§ **Your objective**:
Scan the lines below for the string "hand". Reply with how many match, and no other words.

§ **Raw data**:

· · ·

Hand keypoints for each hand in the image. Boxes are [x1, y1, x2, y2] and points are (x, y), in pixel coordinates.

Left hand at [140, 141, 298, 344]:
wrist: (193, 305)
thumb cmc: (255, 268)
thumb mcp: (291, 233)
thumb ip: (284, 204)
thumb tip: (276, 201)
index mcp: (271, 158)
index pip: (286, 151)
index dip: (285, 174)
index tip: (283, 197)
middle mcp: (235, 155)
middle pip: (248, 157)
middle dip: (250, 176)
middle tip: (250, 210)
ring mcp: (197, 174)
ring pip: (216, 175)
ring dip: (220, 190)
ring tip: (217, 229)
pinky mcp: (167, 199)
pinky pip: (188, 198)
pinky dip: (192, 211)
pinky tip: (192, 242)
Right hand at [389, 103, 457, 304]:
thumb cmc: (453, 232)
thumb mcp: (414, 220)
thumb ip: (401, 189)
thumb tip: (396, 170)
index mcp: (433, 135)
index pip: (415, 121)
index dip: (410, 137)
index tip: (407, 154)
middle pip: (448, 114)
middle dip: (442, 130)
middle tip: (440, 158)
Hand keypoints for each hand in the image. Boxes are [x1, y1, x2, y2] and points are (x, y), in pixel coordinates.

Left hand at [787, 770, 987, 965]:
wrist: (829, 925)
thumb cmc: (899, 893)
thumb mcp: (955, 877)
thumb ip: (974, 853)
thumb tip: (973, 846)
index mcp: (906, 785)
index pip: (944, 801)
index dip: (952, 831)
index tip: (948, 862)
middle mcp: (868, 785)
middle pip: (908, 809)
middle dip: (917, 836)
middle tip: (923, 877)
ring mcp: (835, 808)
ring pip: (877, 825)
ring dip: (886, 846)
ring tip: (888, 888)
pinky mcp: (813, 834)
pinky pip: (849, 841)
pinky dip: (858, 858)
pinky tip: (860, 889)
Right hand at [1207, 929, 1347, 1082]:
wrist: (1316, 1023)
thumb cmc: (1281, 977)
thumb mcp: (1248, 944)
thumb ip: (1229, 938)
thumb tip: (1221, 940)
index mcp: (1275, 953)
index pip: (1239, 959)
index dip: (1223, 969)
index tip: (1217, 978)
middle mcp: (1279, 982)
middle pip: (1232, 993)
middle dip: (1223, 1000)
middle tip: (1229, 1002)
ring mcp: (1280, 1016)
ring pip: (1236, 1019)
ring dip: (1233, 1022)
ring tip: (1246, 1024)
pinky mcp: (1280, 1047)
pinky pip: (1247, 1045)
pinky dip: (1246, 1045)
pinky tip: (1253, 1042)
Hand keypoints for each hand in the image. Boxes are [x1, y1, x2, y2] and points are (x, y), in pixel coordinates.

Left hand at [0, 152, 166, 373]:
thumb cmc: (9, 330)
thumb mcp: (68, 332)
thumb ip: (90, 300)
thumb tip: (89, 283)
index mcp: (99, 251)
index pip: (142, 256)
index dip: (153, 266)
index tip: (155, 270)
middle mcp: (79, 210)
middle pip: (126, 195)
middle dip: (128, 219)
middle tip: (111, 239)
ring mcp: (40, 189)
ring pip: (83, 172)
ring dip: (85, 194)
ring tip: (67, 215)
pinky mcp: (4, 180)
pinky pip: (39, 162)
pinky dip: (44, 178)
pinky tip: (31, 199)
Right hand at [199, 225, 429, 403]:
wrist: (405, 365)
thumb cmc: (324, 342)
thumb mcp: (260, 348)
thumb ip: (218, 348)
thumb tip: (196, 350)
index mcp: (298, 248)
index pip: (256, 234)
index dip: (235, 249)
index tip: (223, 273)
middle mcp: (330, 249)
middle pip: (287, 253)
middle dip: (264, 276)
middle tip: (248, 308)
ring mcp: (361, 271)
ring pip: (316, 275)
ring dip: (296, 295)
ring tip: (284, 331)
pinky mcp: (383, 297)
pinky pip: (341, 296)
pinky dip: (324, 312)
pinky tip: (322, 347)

· · ·

§ **Written solution**:
9